It is being attended by 50 college students from across the State

A month-long residential entrepreneurship development programme, which will groom youth aspiring to become entrepreneurs began at IIT Madras (IIT-M) on Tuesday.

Launched by the Entrepreneurship Development Institute and Tamil Nadu Adi Dravidar Housing Development Corporation (TAHDCO) with the support of the Confederation of Indian Industry (CII), IIT-M and MaFoi Randstad, the programme is being attended by 50 college students from across Tamil Nadu, including 25 candidates from underprivileged sections.

Inaugurating the programme, Chief Secretary K.S. Sripathi hailed the role of the supporting institutions in designing a training module for promoting entrepreneurship.

Vishwanath Shegaonkar, Principal Secretary, Adi Dravidar and Tribal Welfare Department, said the government, which spent Rs.25 crore on vocational training of 20,000 SC/ST students and another Rs.10 crore on Backward Classes and Most Backward Classes could consider replicating the entrepreneurship training model in other parts of the State.

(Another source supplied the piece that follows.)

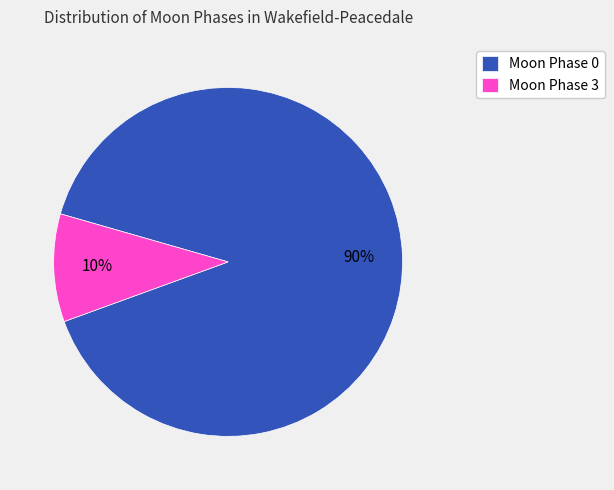

Combined, do Moon Phase 3 and Moon Phase 0 account for over 50%?

Yes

P.K. Mohapatra, chairman of the CII sub-committee on inclusiveness and affirmative action, said a CII survey among 320 private sector companies had shown that SC/ST recruits constituted 16.5 per cent of workforce. This reflected both the progressive attitude of companies as well as the State's political and social leadership that prioritised education of the underprivileged.

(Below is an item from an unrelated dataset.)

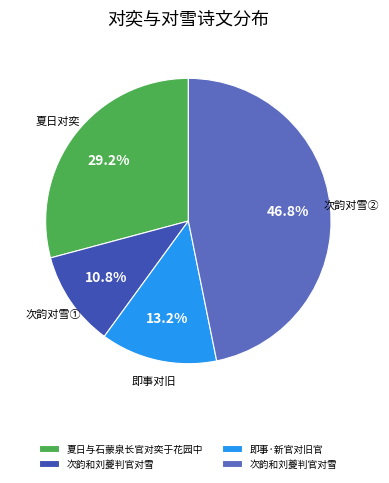

Is there any slice that represents more than half of the pie?

No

The CII would help make the training programme an annual fixture and schedule training of at least 1,000 candidates in 20 batches each year.

The course involved about 100 hours of academic orientation, exposure to finance, marketing and HR precepts, a two-hour session every day where an entrepreneur shared experiences and visits to select factories/business houses.

K. Pandia Rajan, managing director, MaFoi Randstad, said entrepreneurship, especially in smaller towns, had succeeded in breaking many barriers of background and gender stereotypes. The essentials of entrepreneurship, he said, were a powerful idea, an execution plan, identity, tenacity and co-creation.

C.K. Ranganathan, immediate past chairman of CII, urged youth not to worry about needing huge capital for a start-up.

Pointing out that many large companies were started on modest venture capital, he said the problem was not money but ideas.

Ashok Jhunjhunwala, professor, IIT-M, urged youth to take start-ups to the rural areas as there was need for generating rural employment.

Sudeep Jain, Special Officer, Entrepreneurship Development Institute and C.B. Kamble, managing director, TAHDCO, also spoke.